Faut-il moins taxer le travail des femmes ?


Les inégalités salariales entre hommes et femmes et le débat sur la taxation des couples ayant déjà été abordés par Ecopublix, les bases sont posées pour discuter d’une question plus provocatrice, à savoir la taxation différentielle selon le sexe. La proposition de taxer moins le travail des femmes a en effet alimenté récemment le débat économique, à la suite à un article d’Alberto Alesina, Andrea Ichino et Loukas Karabarbounis, fortement contesté par Gilles Saint-Paul sur Vox Populi (voir ici, ici, et là) et repris par Etienne Wasmer. Cette proposition est d’autant plus d’actualité qu’elle fait partie du programme du parti conservateur espagnol Partido Popular pour les prochaines élections législatives. Voici un résumé et une discussion des arguments en présence.

**Informations extraites**
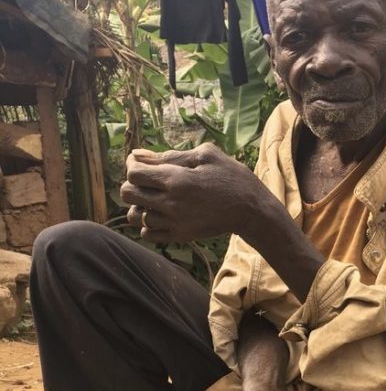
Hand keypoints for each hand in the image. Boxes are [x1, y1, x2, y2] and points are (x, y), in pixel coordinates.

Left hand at [121, 143, 262, 241]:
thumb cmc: (232, 177)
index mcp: (177, 179)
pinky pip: (148, 234)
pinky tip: (161, 215)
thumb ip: (172, 155)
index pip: (134, 173)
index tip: (143, 164)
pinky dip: (148, 224)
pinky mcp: (181, 236)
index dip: (133, 166)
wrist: (252, 211)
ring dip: (139, 206)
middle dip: (133, 184)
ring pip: (135, 216)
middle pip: (128, 194)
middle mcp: (171, 203)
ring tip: (154, 200)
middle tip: (148, 182)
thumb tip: (140, 155)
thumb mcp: (207, 155)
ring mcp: (175, 222)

**Consigne 1**
Pouvez-vous extraire de l'extrait sur la taxation du travail des femmes tout ce qui va de "Les inégalités salariales" jusqu'à "arguments en présence." ?
**Consigne 2**
D'après l'extrait sur la taxation du travail des femmes :
(a) Quelles deux questions Ecopublix a-t-il déjà abordées ?
(b) Qui a fortement contesté l'article d'Alberto Alesina, Andrea Ichino et Loukas Karabarbounis, et où ?
(c) Quel parti a inscrit cette proposition à son programme pour les prochaines élections législatives ?
**Consigne 3**
Pourriez-vous poursuivre l'extrait sur la taxation du travail des femmes à partir de sa dernière phrase ?

**Réponse attendue 1**
Les inégalités salariales entre hommes et femmes et le débat sur la taxation des couples ayant déjà été abordés par Ecopublix, les bases sont posées pour discuter d’une question plus provocatrice, à savoir la taxation différentielle selon le sexe. La proposition de taxer moins le travail des femmes a en effet alimenté récemment le débat économique, à la suite à un article d’Alberto Alesina, Andrea Ichino et Loukas Karabarbounis, fortement contesté par Gilles Saint-Paul sur Vox Populi (voir ici, ici, et là) et repris par Etienne Wasmer. Cette proposition est d’autant plus d’actualité qu’elle fait partie du programme du parti conservateur espagnol Partido Popular pour les prochaines élections législatives. Voici un résumé et une discussion des arguments en présence.

**Réponse attendue 2**
(a) Les inégalités salariales entre hommes et femmes, et le débat sur la taxation des couples.
(b) Gilles Saint-Paul, sur Vox Populi.
(c) Le Partido Popular, parti conservateur espagnol.

**Réponse attendue 3**
I/ La proposition initiale

L’idée d’une taxation différenciée du travail des hommes et des femmes repose sur la constatation empirique que l’offre de travail des femmes, en particulier celles qui sont en couple, est plus élastique que celle des hommes (c’est-à-dire qu’une femme réduira plus fortement son offre de travail à la suite d'une baisse de 10% de son salaire qu’un homme). Si l’élasticité de l’offre de travail des femmes mariées a eu tendance à baisser ces trente dernières années, elle reste significativement plus élevée que celle des hommes. Les estimations actuelles de l’élasticité de l’offre de travail des femmes mariées par rapport à celle des hommes varient d’un ratio de 1 à 4 pour les Etats-Unis (Blau et Khan 2007), qui pratiquent la taxation jointe des couples (le second apporteur de revenu étant plus taxé que le premier, comme expliqué ici), à un ratio 1 à 2 pour un pays comme la Suède (Gelber 2008), où la taxation est individuelle (et non par couple) et où la participation des femmes au marché du travail est particulièrement forte.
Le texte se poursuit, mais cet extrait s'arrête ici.